● **Aim of the exercise**:
Rewrite the rows starting at the one that contains "right shoulder: (341, 130, 9)" and running through the last row, replacing "wrist" with "hand" and leaving everything else unchanged.

● **Data for processing**:
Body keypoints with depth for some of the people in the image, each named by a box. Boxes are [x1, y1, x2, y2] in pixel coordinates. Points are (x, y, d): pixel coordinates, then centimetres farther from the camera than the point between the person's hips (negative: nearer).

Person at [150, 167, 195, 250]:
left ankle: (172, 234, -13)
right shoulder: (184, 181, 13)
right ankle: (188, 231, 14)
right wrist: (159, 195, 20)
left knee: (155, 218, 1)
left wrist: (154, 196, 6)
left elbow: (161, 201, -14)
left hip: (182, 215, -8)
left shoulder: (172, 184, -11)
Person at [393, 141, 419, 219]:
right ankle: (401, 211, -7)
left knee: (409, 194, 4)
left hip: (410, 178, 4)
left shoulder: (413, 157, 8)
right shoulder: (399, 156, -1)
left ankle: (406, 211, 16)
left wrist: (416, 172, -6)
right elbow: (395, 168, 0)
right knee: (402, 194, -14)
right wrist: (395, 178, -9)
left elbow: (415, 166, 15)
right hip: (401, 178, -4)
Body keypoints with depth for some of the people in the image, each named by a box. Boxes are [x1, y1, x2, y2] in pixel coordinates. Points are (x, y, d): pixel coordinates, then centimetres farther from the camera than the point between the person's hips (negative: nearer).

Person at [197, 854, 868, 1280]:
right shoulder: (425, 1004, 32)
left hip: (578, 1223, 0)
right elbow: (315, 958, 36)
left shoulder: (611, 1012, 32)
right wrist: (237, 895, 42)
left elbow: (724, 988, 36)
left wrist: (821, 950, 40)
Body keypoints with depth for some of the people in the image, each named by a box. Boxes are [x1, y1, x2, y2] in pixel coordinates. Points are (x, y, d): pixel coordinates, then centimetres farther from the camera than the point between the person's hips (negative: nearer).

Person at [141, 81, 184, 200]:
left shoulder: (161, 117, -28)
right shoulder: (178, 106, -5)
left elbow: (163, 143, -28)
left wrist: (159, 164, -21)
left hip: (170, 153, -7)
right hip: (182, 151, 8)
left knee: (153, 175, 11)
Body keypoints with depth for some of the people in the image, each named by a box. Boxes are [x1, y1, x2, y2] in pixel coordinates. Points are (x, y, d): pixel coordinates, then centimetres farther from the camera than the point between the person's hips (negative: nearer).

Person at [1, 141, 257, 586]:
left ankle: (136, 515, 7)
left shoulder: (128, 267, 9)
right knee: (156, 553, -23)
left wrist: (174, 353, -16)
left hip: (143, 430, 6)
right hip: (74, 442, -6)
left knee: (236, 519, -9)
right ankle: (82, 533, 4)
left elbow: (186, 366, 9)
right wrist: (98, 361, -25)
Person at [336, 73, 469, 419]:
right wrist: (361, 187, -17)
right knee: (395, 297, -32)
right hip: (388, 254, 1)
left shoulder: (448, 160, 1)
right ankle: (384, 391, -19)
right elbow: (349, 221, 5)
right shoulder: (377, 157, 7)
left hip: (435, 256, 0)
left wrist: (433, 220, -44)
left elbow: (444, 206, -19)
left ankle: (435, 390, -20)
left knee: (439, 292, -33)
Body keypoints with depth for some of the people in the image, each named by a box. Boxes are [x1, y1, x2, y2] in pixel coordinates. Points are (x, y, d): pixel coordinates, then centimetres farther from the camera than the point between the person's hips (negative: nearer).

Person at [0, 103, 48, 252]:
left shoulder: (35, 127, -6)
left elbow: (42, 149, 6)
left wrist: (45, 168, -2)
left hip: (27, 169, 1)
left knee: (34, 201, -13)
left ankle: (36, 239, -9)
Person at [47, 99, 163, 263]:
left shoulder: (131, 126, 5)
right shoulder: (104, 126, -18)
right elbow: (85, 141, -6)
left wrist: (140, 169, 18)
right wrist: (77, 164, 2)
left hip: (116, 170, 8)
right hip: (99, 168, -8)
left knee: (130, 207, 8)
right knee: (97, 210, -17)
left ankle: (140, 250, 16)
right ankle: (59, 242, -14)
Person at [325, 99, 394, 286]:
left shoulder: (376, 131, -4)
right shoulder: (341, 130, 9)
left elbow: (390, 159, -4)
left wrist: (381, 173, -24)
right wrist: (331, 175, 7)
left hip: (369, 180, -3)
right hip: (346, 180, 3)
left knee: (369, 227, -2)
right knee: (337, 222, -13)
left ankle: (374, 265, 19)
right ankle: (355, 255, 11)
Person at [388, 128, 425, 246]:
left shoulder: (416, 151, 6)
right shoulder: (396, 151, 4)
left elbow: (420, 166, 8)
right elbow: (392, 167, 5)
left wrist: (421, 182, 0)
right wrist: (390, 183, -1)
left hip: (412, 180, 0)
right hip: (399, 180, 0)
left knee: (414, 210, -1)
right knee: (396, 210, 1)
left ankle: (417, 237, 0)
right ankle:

● **Exercise response**:
right shoulder: (341, 130, 9)
left elbow: (390, 159, -4)
left hand: (381, 173, -24)
right hand: (331, 175, 7)
left hip: (369, 180, -3)
right hip: (346, 180, 3)
left knee: (369, 227, -2)
right knee: (337, 222, -13)
left ankle: (374, 265, 19)
right ankle: (355, 255, 11)
Person at [388, 128, 425, 246]:
left shoulder: (416, 151, 6)
right shoulder: (396, 151, 4)
left elbow: (420, 166, 8)
right elbow: (392, 167, 5)
left hand: (421, 182, 0)
right hand: (390, 183, -1)
left hip: (412, 180, 0)
right hip: (399, 180, 0)
left knee: (414, 210, -1)
right knee: (396, 210, 1)
left ankle: (417, 237, 0)
right ankle:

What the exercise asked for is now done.